Post Installation Tasks for EMR

After deploying or upgrading Arcadia Enterprise on EMR, perform the following tasks:

[Mandatory] Deploy Hive-site on Core Nodes Running ArcEngine

For complete Arcadia Enterprise functionality, it is mandatory to deploy Hive-site on core nodes running ArcEngine. The /etc/hive/conf/hive-site.xml file must be present on each core node in the cluster at the same location. EMR deployments do not push client configurations to core nodes, so this step must occur after Arcadia Enterprise deployment is completed and all arcengined services must be restarted.

You can perform the following service actions on the core nodes:

service arcengined [status|start|stop|restart] 
You can perform the following service actions on the master node:
service catalogd [status|start|stop|restart]
service statestored [status|start|stop|restart]
service arcviz [status|start|stop|restart]

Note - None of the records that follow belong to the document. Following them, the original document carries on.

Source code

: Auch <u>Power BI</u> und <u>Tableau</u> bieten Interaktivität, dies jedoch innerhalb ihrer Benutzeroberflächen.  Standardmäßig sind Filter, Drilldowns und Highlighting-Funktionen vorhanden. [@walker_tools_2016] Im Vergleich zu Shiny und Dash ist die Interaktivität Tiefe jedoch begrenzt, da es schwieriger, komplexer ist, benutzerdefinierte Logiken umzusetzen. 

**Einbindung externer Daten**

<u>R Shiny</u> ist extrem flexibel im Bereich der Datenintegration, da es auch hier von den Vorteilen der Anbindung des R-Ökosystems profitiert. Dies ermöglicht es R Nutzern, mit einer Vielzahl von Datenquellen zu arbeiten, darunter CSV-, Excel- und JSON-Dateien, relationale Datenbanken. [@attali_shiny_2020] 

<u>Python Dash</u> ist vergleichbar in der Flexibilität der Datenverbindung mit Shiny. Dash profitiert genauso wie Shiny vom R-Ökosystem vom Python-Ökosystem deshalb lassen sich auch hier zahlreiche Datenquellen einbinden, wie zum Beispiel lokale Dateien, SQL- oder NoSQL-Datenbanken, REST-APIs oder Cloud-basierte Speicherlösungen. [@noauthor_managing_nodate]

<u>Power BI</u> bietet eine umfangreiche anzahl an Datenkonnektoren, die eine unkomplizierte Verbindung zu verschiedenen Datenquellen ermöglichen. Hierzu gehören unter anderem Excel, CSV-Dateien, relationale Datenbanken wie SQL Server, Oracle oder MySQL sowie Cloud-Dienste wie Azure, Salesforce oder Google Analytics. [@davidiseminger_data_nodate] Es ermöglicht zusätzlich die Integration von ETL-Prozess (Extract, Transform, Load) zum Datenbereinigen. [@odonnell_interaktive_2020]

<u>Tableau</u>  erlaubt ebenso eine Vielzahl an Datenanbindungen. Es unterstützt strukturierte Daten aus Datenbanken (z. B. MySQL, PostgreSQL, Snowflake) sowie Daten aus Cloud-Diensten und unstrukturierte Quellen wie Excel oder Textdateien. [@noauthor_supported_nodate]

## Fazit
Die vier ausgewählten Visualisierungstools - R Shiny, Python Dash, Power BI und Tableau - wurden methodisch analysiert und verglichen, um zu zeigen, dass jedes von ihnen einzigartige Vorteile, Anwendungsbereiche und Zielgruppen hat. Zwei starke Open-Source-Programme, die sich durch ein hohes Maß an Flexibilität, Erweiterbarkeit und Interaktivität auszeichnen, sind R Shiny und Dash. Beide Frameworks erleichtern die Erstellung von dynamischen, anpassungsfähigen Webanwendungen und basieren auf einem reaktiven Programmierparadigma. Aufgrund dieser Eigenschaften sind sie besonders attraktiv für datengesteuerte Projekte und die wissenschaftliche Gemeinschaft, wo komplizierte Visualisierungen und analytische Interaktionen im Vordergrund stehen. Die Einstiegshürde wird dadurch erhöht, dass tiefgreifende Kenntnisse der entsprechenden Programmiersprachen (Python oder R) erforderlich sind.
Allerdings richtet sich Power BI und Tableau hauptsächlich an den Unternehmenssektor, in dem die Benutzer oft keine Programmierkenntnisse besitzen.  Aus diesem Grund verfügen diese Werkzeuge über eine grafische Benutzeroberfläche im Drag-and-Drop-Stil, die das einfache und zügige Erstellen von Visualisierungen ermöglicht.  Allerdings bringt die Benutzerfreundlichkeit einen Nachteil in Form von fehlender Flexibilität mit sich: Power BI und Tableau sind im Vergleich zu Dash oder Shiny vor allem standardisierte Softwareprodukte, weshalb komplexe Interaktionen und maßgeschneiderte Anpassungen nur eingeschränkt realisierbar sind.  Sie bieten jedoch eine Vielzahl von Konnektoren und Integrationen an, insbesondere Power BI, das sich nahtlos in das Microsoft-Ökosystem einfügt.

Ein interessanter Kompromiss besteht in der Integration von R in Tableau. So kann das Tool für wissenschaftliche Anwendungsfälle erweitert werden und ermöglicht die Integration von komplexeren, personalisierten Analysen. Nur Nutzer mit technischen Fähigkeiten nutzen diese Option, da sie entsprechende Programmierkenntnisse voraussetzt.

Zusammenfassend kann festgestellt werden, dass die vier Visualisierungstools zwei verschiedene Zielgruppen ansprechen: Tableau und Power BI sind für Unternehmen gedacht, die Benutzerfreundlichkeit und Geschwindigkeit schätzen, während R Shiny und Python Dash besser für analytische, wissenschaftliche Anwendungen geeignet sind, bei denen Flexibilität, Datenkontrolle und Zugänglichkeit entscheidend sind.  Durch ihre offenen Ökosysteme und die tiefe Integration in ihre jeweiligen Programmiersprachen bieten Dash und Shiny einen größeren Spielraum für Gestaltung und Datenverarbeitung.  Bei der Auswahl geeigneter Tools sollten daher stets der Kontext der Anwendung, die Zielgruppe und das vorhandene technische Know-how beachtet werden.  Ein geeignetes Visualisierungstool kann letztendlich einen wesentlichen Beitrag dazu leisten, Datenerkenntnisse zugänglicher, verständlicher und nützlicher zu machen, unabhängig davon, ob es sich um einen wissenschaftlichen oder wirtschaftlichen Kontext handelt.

Backup Local Settings File

Backup any changes to Arcadia Service init scripts or settings_local.py file outside of the EMR cluster, whenever they are manually changed. When EMR clusters are terminated, all data on the systems are lost.

Arcadia boostrap.py deploys cron jobs on the EMR cluster for the following action:

Backing up SQLite database

Due to the ephemeral nature of EMR deployments, the default SQLite ArcViz metastore is periodically dumped and backed up in the installation folder in the S3 installation bucket. This dump can be used to recreate the SQLite database when attempting to recover from an EMR cluster failure or when switching to an EMR deployment with a newer Arcadia Installation during upgrade.

Connect to an External ArcViz Metastore

We recommend you to connect to an external ArcViz metastore. Connecting a newer version of Arcadia Enterprise on EMR to an external metastore that contains an ArcViz metastore, automatically upgrades the ArcViz metastore at startup.